### GIVEN PROBLEM
Can you sum up the text below on Feast registry high availability in two sentences?

### SUPPLIED TEXT
··········

How to Set Up High Availability for the Feast Registry

To achieve high availability for the Feast registry, configure a SQL-backed registry using PostgreSQL or MySQL, deploy multiple replicas via the Feast Operator's FeatureStore custom resource, and expose them through a Kubernetes ClusterIP Service that load-balances requests across all pods.

The feast-dev/feast repository provides a feature store platform where the registry maintains critical metadata about entities, data sources, and feature views. Setting up high availability for the Feast registry ensures your feature store remains operational during node failures, rolling updates, or traffic spikes, eliminating the single-point-of-failure risk inherent in the default file-based implementation.

Why the Default Registry Cannot Scale

By default, Feast uses a single-file implementation (registry.db) that operates as a single-writer system. This file-based approach (SQLite or DuckDB) requires exclusive access for writes and cannot support concurrent modifications across multiple instances. Attempting to replicate this architecture results in race conditions and data corruption, making it unsuitable for production high-availability deployments.

High Availability Architecture Components

Achieving true high availability requires three coordinated components: a transactional database backend, a multi-replica Kubernetes deployment, and a stable service endpoint.

SQL Registry Backend

The foundation of an HA deployment is the SQL Registry, which persists metadata in a relational database rather than a local file. According to docs/reference/registries/sql.md, this backend supports atomic writes from any replica and eliminates the "rewrite-whole-file" bottleneck. Any SQL-Alchemy-supported database (PostgreSQL, MySQL) provides the necessary transactional consistency for concurrent access.

The implementation in go/internal/feast/registry/mysql_registry_store.go (and similar database-specific stores) handles concurrent persistence, ensuring that multiple registry pods can safely read and write metadata simultaneously without conflicts.

Multi-Replica Deployment with the Feast Operator

The Feast Operator manages registry scaling through the FeatureStore custom resource (CR). When you specify spec.replicas greater than 1, the operator automatically:

  1. Generates a Kubernetes Deployment with the requested replica count
  2. Sets the strategy to RollingUpdate to prevent downtime during version changes
  3. Creates a HorizontalPodAutoscaler (HPA) if spec.services.scaling.autoscaling is configured

As documented in infra/website/docs/blog/scaling-feast-feature-server.md, the operator enforces persistence validation at admission time. If you attempt to enable replicas > 1 while using a file-based backend, the request is rejected immediately with a clear error message.

··········

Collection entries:

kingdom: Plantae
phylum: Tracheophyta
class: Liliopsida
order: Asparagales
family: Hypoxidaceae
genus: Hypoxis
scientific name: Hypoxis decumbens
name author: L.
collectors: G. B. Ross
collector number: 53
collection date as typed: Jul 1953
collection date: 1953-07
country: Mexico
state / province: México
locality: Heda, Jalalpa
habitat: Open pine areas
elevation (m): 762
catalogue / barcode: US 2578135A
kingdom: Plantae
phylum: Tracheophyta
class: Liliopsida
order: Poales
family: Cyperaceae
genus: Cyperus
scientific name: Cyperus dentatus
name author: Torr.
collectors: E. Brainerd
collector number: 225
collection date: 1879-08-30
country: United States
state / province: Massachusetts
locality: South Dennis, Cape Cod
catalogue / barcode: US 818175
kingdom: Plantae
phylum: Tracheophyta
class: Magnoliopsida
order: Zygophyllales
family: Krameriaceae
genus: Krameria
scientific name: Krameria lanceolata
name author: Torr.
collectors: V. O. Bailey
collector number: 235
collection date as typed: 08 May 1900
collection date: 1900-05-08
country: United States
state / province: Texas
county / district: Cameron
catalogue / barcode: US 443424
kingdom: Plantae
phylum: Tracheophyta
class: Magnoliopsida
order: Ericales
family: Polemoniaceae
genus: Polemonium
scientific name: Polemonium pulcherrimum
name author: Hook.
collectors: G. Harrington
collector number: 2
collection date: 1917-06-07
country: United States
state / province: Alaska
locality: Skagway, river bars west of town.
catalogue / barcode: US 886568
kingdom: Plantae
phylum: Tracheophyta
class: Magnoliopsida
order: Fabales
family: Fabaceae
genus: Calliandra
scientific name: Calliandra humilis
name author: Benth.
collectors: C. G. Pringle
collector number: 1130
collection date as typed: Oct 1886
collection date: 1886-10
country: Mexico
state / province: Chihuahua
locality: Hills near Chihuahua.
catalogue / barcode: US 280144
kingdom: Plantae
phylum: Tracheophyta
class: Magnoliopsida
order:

··········

### RESPONSE TO THIS EXERCISE
The default file-based Feast registry is a single-writer system that cannot support concurrent writes across multiple instances, so high availability calls for a SQL-backed registry on a database such as PostgreSQL or MySQL, which supports atomic writes from any replica. Multiple replicas are deployed through the Feast Operator's FeatureStore custom resource, which generates a Deployment with a RollingUpdate strategy and rejects more than one replica on a file-based backend, and the replicas are exposed through a Kubernetes ClusterIP Service that load-balances requests across all pods.